- **BRIEF**
Reproduce all the lines below exactly and omit the images.
──────── MATERIAL SHOWN
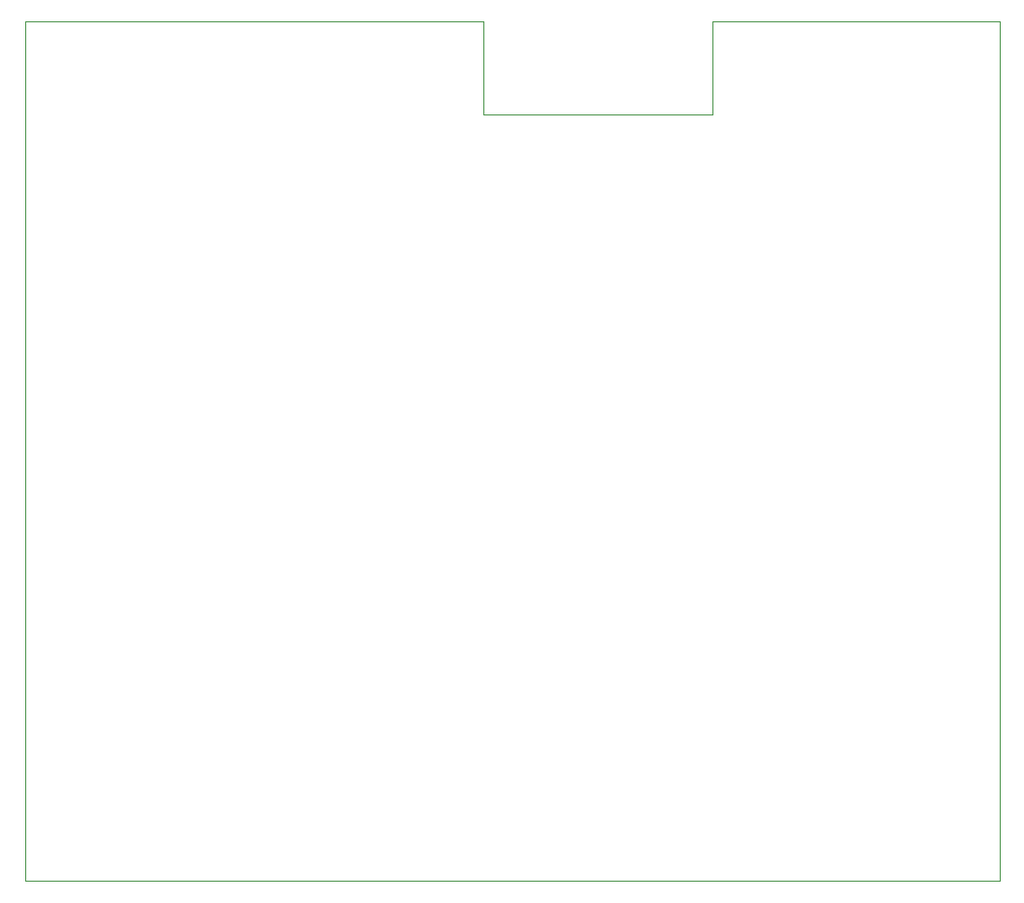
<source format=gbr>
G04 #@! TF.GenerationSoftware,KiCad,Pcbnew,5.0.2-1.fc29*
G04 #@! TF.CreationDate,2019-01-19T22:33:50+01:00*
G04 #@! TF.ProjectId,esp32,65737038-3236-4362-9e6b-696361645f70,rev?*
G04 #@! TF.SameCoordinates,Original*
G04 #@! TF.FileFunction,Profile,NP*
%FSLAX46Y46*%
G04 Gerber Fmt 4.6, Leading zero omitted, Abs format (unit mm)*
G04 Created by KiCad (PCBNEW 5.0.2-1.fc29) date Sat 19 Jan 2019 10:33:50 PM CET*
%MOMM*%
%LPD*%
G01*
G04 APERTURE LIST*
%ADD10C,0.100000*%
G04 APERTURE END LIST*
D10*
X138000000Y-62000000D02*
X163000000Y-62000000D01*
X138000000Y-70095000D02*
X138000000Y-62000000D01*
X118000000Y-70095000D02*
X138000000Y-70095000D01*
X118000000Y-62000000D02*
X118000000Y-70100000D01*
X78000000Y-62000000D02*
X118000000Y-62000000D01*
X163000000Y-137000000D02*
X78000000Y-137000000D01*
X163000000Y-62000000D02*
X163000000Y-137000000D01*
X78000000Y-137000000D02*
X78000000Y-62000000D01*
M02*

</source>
────────────────
- **YOUR RESPONSE**
<source format=gbr>
G04 #@! TF.GenerationSoftware,KiCad,Pcbnew,5.0.2-1.fc29*
G04 #@! TF.CreationDate,2019-01-19T22:33:50+01:00*
G04 #@! TF.ProjectId,esp32,65737038-3236-4362-9e6b-696361645f70,rev?*
G04 #@! TF.SameCoordinates,Original*
G04 #@! TF.FileFunction,Profile,NP*
%FSLAX46Y46*%
G04 Gerber Fmt 4.6, Leading zero omitted, Abs format (unit mm)*
G04 Created by KiCad (PCBNEW 5.0.2-1.fc29) date Sat 19 Jan 2019 10:33:50 PM CET*
%MOMM*%
%LPD*%
G01*
G04 APERTURE LIST*
%ADD10C,0.100000*%
G04 APERTURE END LIST*
D10*
X138000000Y-62000000D02*
X163000000Y-62000000D01*
X138000000Y-70095000D02*
X138000000Y-62000000D01*
X118000000Y-70095000D02*
X138000000Y-70095000D01*
X118000000Y-62000000D02*
X118000000Y-70100000D01*
X78000000Y-62000000D02*
X118000000Y-62000000D01*
X163000000Y-137000000D02*
X78000000Y-137000000D01*
X163000000Y-62000000D02*
X163000000Y-137000000D01*
X78000000Y-137000000D02*
X78000000Y-62000000D01*
M02*

</source>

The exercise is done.